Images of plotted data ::
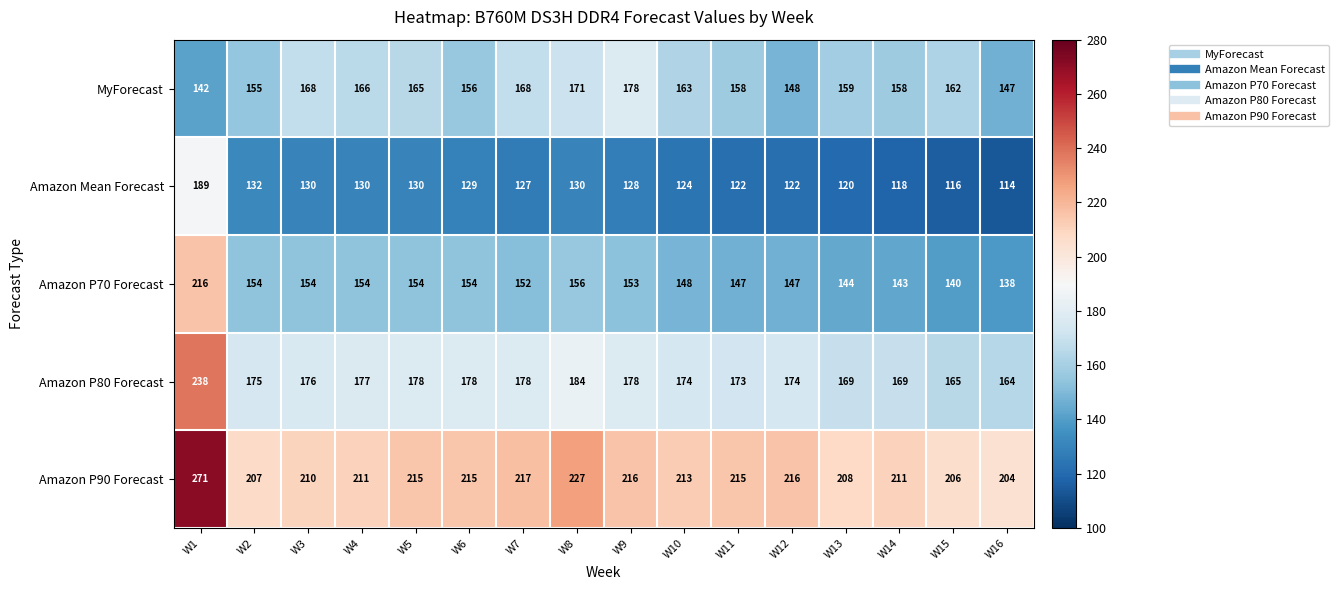

Which series changed the most between W6 and W13?

Amazon P70 Forecast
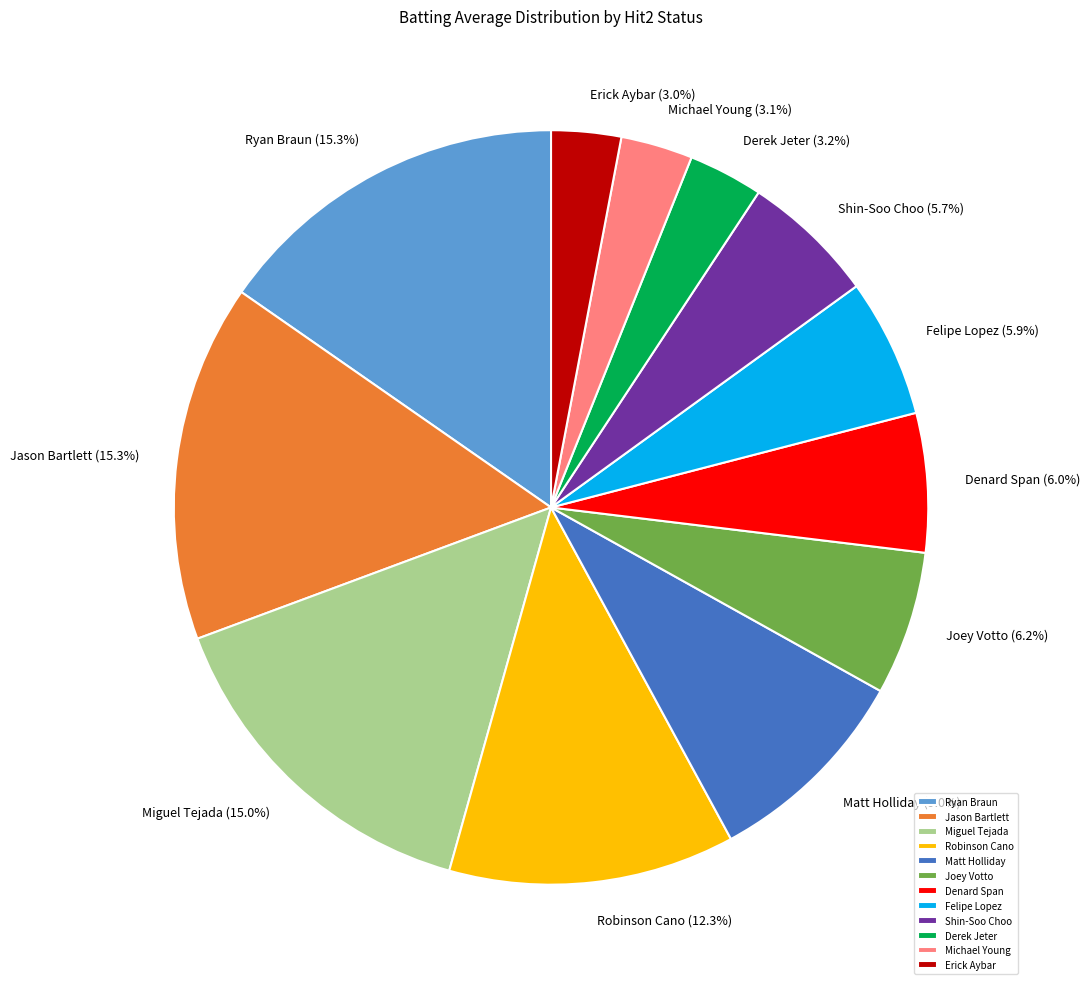

How much of the chart is everything except Joey Votto?

93.8%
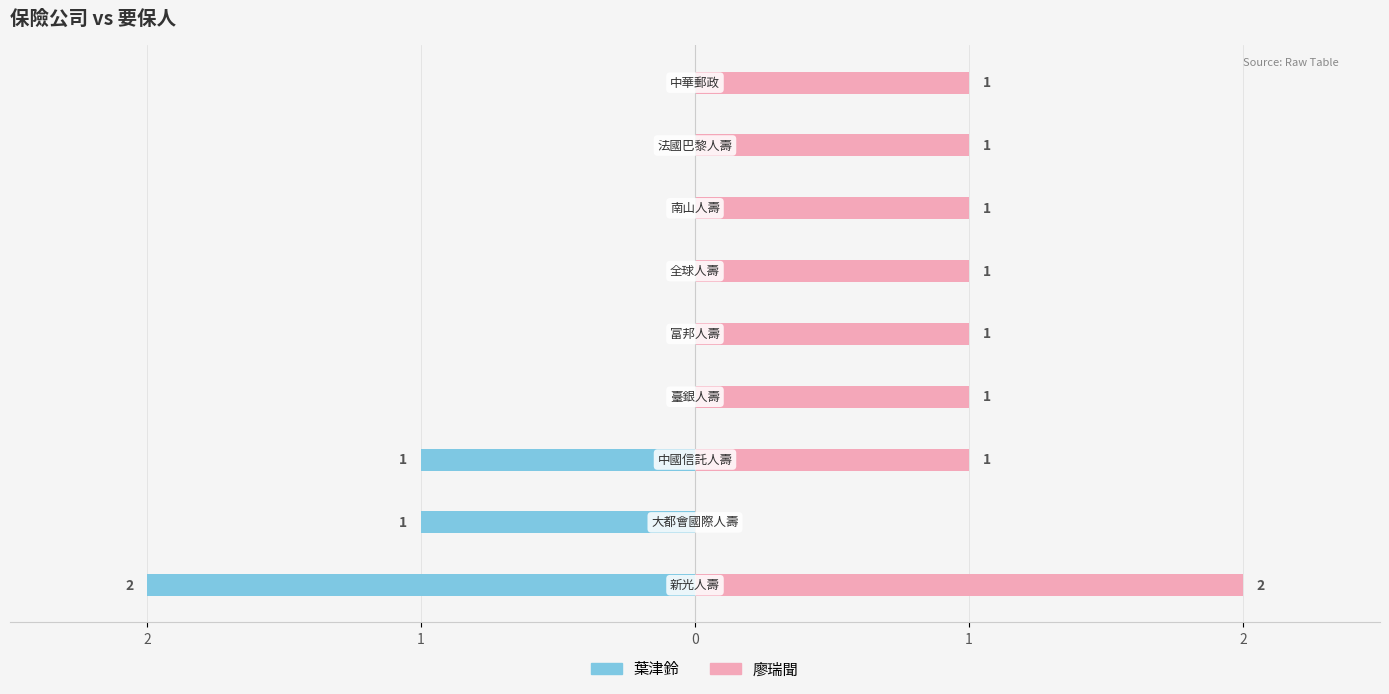

Rank the series by their maximum value, from lowest to highest.

葉津鈴, 廖瑞聞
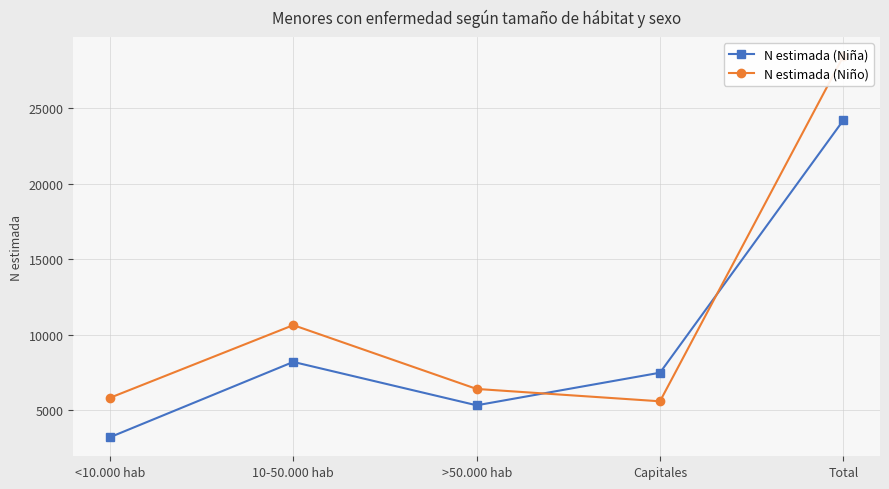

In N estimada (Niña), how many points are lower than both neighbors (excluding endpoints)?

1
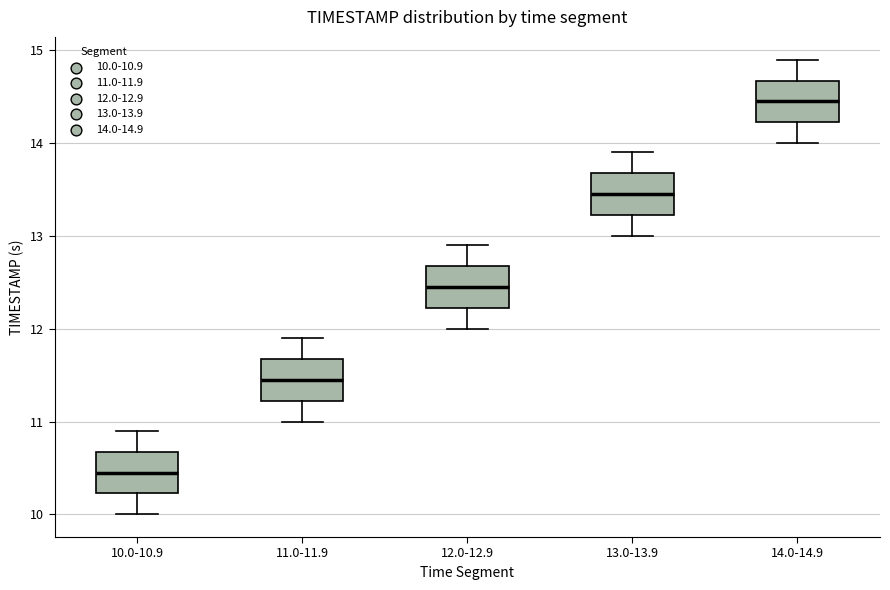

Reading left to right, read every box against the y-axis: the position of its median line, the range the box covers, and the ends of its whiskers. The values are not printed on the chart, so give them approximately, as read against the axis.

10.0-10.9: median 10.5, box 10.2 to 10.7, whiskers 10.0 to 10.9
11.0-11.9: median 11.5, box 11.2 to 11.7, whiskers 11.0 to 11.9
12.0-12.9: median 12.5, box 12.2 to 12.7, whiskers 12.0 to 12.9
13.0-13.9: median 13.5, box 13.2 to 13.7, whiskers 13.0 to 13.9
14.0-14.9: median 14.5, box 14.2 to 14.7, whiskers 14.0 to 14.9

WORK TASK :: Copy out every line of the listing above word for word, leaving the pictures out.

RESULT OF THIS TASK ::
Which series changed the most between W6 and W13?

Amazon P70 Forecast

How much of the chart is everything except Joey Votto?

93.8%

Rank the series by their maximum value, from lowest to highest.

葉津鈴, 廖瑞聞

In N estimada (Niña), how many points are lower than both neighbors (excluding endpoints)?

1

Reading left to right, read every box against the y-axis: the position of its median line, the range the box covers, and the ends of its whiskers. The values are not printed on the chart, so give them approximately, as read against the axis.

10.0-10.9: median 10.5, box 10.2 to 10.7, whiskers 10.0 to 10.9
11.0-11.9: median 11.5, box 11.2 to 11.7, whiskers 11.0 to 11.9
12.0-12.9: median 12.5, box 12.2 to 12.7, whiskers 12.0 to 12.9
13.0-13.9: median 13.5, box 13.2 to 13.7, whiskers 13.0 to 13.9
14.0-14.9: median 14.5, box 14.2 to 14.7, whiskers 14.0 to 14.9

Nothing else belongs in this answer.